> Exercise goal:
Transcribe each line below verbatim; pictures excluded.

> Data:
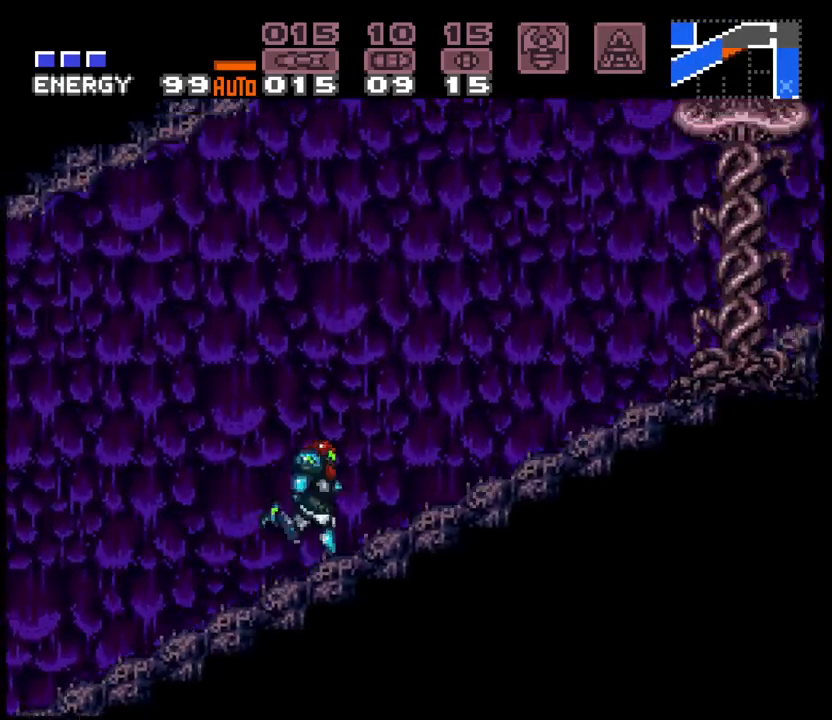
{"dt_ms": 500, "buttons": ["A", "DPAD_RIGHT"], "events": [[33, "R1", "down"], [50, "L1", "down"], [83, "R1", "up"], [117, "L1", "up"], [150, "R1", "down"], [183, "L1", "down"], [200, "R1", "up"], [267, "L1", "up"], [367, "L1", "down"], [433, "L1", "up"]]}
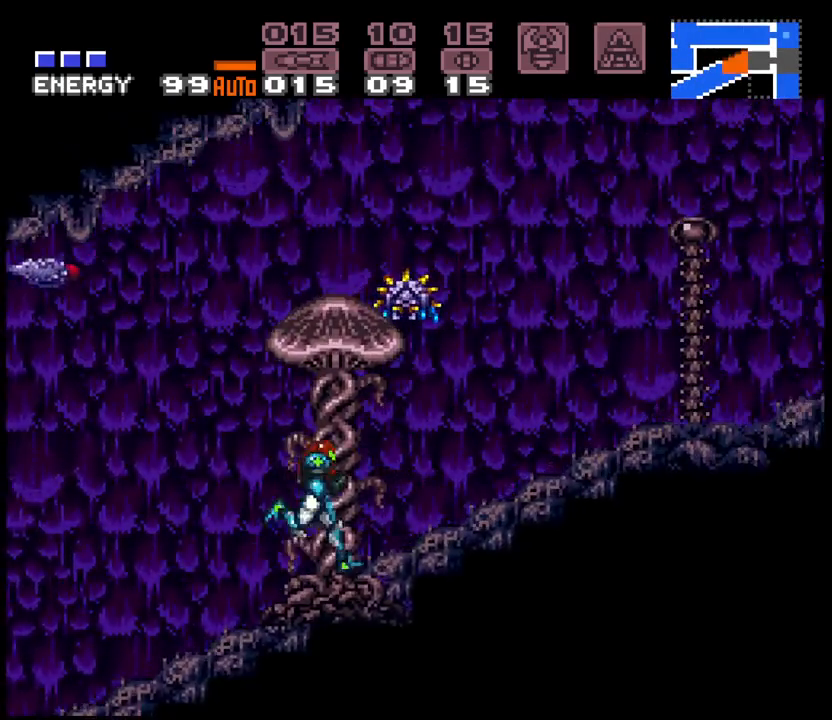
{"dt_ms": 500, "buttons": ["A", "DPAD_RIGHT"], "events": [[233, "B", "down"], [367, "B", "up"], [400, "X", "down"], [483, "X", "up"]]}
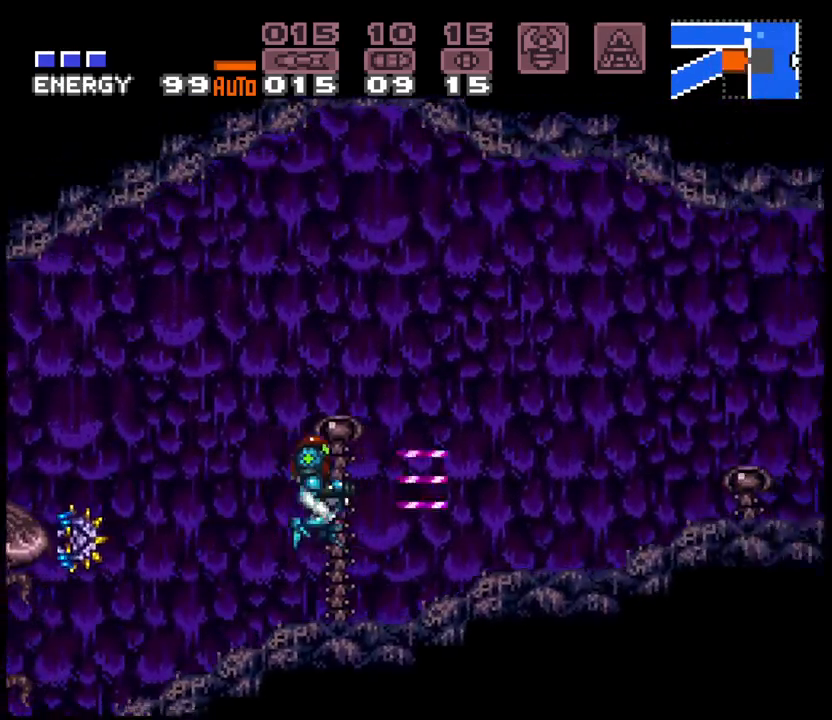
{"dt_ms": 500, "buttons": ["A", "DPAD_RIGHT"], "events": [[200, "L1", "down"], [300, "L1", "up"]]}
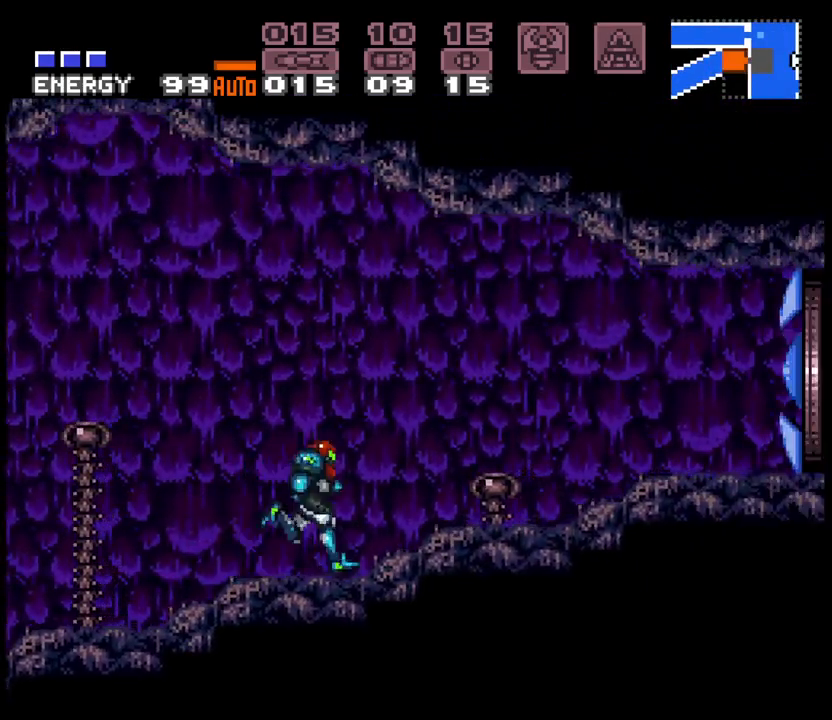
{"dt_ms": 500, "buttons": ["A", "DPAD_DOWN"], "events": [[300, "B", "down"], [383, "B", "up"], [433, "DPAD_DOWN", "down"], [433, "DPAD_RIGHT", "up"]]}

> Result for this exercise:
{"dt_ms": 500, "buttons": ["A", "DPAD_RIGHT"], "events": [[33, "R1", "down"], [50, "L1", "down"], [83, "R1", "up"], [117, "L1", "up"], [150, "R1", "down"], [183, "L1", "down"], [200, "R1", "up"], [267, "L1", "up"], [367, "L1", "down"], [433, "L1", "up"]]}
{"dt_ms": 500, "buttons": ["A", "DPAD_RIGHT"], "events": [[233, "B", "down"], [367, "B", "up"], [400, "X", "down"], [483, "X", "up"]]}
{"dt_ms": 500, "buttons": ["A", "DPAD_RIGHT"], "events": [[200, "L1", "down"], [300, "L1", "up"]]}
{"dt_ms": 500, "buttons": ["A", "DPAD_DOWN"], "events": [[300, "B", "down"], [383, "B", "up"], [433, "DPAD_DOWN", "down"], [433, "DPAD_RIGHT", "up"]]}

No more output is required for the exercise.